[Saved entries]
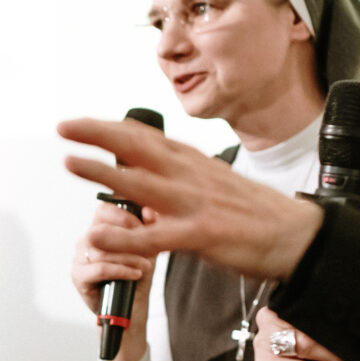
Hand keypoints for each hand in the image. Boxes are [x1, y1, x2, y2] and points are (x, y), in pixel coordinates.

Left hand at [60, 118, 322, 281]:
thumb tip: (144, 182)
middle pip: (137, 146)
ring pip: (140, 183)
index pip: (143, 136)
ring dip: (102, 172)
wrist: (295, 234)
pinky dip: (123, 236)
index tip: (79, 124)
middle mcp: (188, 175)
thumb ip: (176, 179)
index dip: (109, 128)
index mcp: (190, 162)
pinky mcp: (200, 234)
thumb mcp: (211, 183)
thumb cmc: (251, 212)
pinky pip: (153, 236)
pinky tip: (97, 233)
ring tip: (69, 162)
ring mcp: (193, 203)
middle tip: (64, 126)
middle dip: (98, 134)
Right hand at [71, 204, 157, 360]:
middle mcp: (86, 242)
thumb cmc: (137, 279)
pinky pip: (99, 268)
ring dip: (129, 258)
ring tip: (145, 266)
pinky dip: (121, 270)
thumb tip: (151, 211)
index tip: (143, 225)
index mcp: (99, 230)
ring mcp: (79, 259)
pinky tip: (135, 274)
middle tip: (146, 245)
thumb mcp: (148, 249)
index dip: (124, 214)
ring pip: (101, 250)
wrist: (131, 311)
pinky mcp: (79, 277)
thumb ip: (149, 229)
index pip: (103, 209)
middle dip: (127, 235)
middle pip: (100, 227)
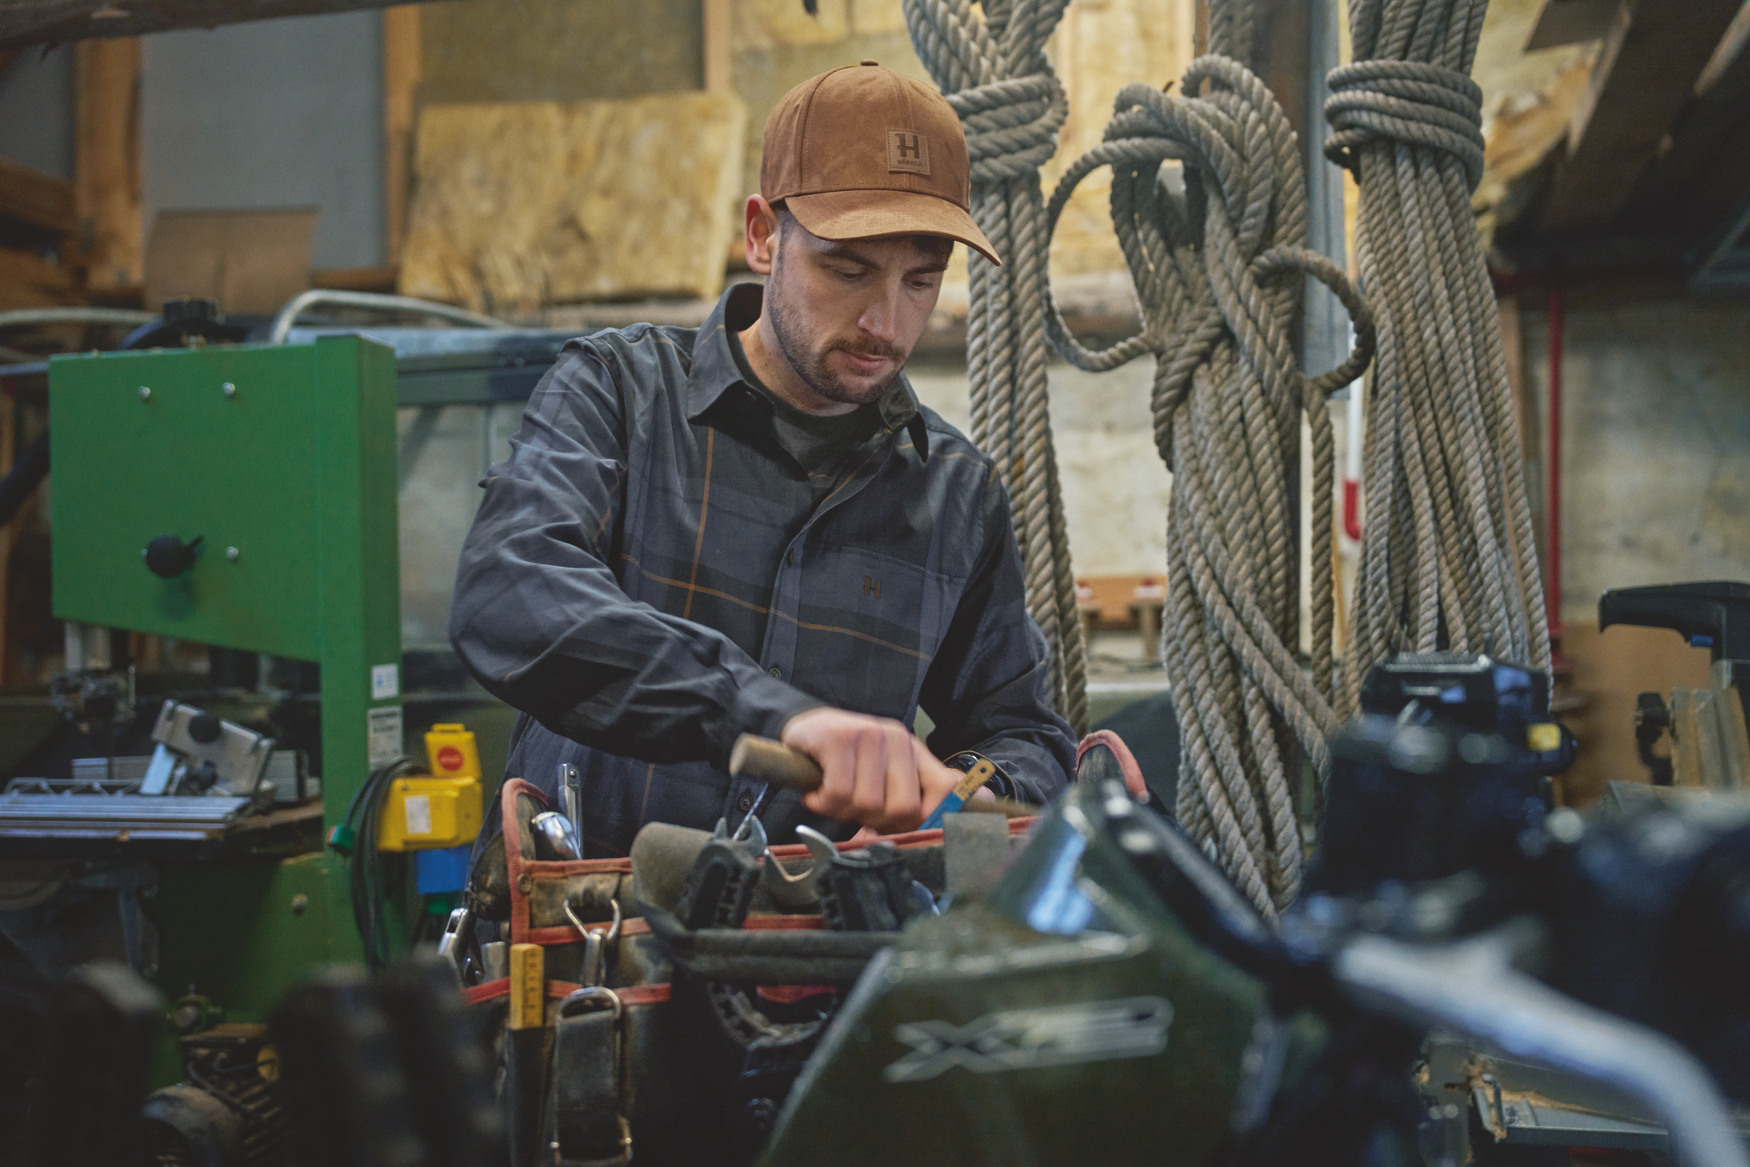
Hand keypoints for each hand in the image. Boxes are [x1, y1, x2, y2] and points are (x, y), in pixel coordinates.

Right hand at [781, 707, 962, 833]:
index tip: (901, 830)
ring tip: (833, 797)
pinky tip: (817, 793)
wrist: (802, 733)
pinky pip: (839, 794)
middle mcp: (897, 739)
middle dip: (875, 821)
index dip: (928, 821)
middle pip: (902, 809)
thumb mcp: (887, 777)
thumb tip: (988, 799)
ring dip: (842, 812)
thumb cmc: (846, 763)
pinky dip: (823, 803)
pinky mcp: (838, 739)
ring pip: (867, 804)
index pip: (945, 790)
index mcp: (914, 752)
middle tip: (856, 810)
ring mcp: (869, 735)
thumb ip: (926, 793)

> [What you are asked to do]:
Say how many lines of the data include the word "ring". Nothing other than the number should be given.

> [Output below]:
12